The second role of the magnet is to minimize contact damage due to the arcing and erosion that occur when mechanical switch contacts are slowly brought together or separated.

The photocells that I've seen in these types of sensors are about 2.5cm in diameter brown discs with a squiggle pattern on their face. These are usually cadmium sulfide (CdS) photoresistors. One outstanding feature of CdS cells is that they are very slow to respond, sometimes taking the better part of a minute to settle down on an ohmmeter. Photocells for operating relays are very large because they switch the relay coil current with no electronics at all and they need the surface area to handle the current and line voltage.

Notice in all this that the heater must be energized to open the switch contacts. When the heater turns off, the street light turns on. This particular thermal time-delay relay is always warm to the touch in the daytime when the lamp is off. You can see the delay function in a thunderstorm when a bright lighting flash shuts off the streetlights. The photoresistor (photocell) is slow to respond to changes in light, and it will integrate a bright flash. A bright flash will feed the heater enough current to separate the magnet from the washer.

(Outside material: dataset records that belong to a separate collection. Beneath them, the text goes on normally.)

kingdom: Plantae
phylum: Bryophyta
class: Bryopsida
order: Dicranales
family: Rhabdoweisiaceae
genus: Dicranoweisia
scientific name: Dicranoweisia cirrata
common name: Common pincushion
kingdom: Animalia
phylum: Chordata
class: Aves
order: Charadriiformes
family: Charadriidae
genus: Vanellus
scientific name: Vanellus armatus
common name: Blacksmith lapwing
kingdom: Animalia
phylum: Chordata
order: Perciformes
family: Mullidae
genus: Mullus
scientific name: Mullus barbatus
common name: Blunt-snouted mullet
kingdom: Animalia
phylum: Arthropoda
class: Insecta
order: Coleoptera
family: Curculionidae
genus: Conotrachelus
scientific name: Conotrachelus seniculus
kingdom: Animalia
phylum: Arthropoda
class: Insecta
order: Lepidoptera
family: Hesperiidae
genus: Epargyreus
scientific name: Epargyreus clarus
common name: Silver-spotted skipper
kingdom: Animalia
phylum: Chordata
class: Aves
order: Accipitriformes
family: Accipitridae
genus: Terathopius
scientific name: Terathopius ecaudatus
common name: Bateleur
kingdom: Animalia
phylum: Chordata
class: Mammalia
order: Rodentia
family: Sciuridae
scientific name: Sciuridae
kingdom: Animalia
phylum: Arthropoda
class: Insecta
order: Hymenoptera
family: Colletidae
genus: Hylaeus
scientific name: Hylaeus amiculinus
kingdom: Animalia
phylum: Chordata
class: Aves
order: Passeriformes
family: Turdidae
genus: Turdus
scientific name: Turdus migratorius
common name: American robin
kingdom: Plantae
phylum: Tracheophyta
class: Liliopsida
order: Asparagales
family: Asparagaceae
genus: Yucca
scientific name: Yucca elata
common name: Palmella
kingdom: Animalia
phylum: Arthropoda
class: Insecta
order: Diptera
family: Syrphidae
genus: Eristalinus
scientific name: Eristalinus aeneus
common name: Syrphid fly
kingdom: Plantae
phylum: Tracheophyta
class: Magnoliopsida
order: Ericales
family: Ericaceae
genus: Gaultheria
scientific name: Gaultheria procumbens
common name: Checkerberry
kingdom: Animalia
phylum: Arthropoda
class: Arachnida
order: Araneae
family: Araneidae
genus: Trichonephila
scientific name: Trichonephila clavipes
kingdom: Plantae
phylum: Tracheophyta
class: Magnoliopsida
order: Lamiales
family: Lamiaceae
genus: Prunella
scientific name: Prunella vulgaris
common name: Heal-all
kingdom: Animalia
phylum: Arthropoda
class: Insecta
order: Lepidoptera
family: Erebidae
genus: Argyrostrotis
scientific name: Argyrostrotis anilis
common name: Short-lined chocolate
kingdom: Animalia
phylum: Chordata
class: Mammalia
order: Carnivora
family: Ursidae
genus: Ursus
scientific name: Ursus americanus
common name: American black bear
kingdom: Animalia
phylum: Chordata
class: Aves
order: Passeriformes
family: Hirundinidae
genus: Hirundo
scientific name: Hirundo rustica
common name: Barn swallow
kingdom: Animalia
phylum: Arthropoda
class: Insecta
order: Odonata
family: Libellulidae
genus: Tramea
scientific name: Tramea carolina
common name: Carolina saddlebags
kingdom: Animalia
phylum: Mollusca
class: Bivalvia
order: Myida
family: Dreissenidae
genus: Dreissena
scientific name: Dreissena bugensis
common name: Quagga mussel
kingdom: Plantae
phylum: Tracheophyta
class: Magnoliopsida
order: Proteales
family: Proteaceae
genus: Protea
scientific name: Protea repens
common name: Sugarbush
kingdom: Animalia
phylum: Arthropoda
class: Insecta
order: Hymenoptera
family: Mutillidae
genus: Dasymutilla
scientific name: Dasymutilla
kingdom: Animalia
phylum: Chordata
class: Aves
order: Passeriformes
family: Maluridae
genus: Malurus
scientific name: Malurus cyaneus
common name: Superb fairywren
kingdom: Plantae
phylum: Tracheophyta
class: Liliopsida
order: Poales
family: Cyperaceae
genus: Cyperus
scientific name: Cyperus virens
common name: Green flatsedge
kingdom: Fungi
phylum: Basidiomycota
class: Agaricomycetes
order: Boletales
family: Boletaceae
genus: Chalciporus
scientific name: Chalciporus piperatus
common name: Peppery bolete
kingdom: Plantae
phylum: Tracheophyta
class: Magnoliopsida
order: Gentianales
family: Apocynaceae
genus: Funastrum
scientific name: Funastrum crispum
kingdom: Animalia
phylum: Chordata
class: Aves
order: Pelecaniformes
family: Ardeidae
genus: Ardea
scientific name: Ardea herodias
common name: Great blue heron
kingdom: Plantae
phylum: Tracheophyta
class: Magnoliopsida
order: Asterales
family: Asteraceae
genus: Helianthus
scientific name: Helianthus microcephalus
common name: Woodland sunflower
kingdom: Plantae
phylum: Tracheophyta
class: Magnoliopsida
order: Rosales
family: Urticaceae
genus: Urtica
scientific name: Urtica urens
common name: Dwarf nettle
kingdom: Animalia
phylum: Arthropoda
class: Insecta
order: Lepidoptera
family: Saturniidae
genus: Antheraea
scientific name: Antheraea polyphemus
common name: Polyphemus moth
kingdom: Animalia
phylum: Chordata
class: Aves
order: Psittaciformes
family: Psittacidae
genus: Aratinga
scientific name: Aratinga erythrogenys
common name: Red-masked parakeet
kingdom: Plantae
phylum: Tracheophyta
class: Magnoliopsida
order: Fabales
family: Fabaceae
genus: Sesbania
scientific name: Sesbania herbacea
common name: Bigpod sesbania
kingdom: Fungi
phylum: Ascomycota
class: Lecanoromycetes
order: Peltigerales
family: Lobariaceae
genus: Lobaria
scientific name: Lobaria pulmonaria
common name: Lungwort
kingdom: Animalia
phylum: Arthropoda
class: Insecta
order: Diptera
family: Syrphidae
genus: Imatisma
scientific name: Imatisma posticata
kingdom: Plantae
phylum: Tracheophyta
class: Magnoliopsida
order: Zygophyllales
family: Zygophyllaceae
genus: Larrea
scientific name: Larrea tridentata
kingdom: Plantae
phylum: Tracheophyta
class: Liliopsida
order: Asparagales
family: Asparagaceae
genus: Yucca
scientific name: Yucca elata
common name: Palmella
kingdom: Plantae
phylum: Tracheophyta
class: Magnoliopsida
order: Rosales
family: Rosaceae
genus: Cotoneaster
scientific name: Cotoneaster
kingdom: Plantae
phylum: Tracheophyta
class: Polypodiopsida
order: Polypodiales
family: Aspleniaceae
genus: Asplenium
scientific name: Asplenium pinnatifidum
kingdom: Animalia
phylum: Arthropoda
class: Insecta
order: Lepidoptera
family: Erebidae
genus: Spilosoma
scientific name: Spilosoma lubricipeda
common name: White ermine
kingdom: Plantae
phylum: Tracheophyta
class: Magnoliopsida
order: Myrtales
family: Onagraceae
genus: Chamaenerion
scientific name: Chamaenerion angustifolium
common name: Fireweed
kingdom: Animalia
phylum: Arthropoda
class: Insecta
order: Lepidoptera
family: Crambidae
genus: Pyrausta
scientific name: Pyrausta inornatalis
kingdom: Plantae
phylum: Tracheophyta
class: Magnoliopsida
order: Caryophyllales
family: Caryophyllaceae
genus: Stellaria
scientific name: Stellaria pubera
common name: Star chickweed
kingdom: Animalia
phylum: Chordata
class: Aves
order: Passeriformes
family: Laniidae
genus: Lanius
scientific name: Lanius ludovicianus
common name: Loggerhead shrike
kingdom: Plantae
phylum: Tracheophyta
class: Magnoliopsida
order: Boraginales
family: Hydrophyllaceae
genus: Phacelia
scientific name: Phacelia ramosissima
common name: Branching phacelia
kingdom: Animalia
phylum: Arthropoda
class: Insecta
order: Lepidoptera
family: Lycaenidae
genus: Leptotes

In the photos, I believe the white wire is one of the heater leads and the other heater lead is connected to the black wire. There's a remnant of a small black wire on the top left terminal in the first photo. I believe that connects to the white wire. Inside the street light, the white wire would connect to one side of the the photocell, and the other side of the photocell would connect to 120/240VAC power, and the red wire is the lamp load.

[1] As the word "bimetal" as it's used in electricity. "Bimetal" refers to a thin, bonded, two-layer sheet or strip of two metals that expand at different rates when heated or cooled. This makes the strip bend a little bit as it's heated or cooled. Bimetals are widely used as mechanical actuators in thermostats. The two blades in our relay are bimetal strips. Standard terminology calls each of these a bimetal.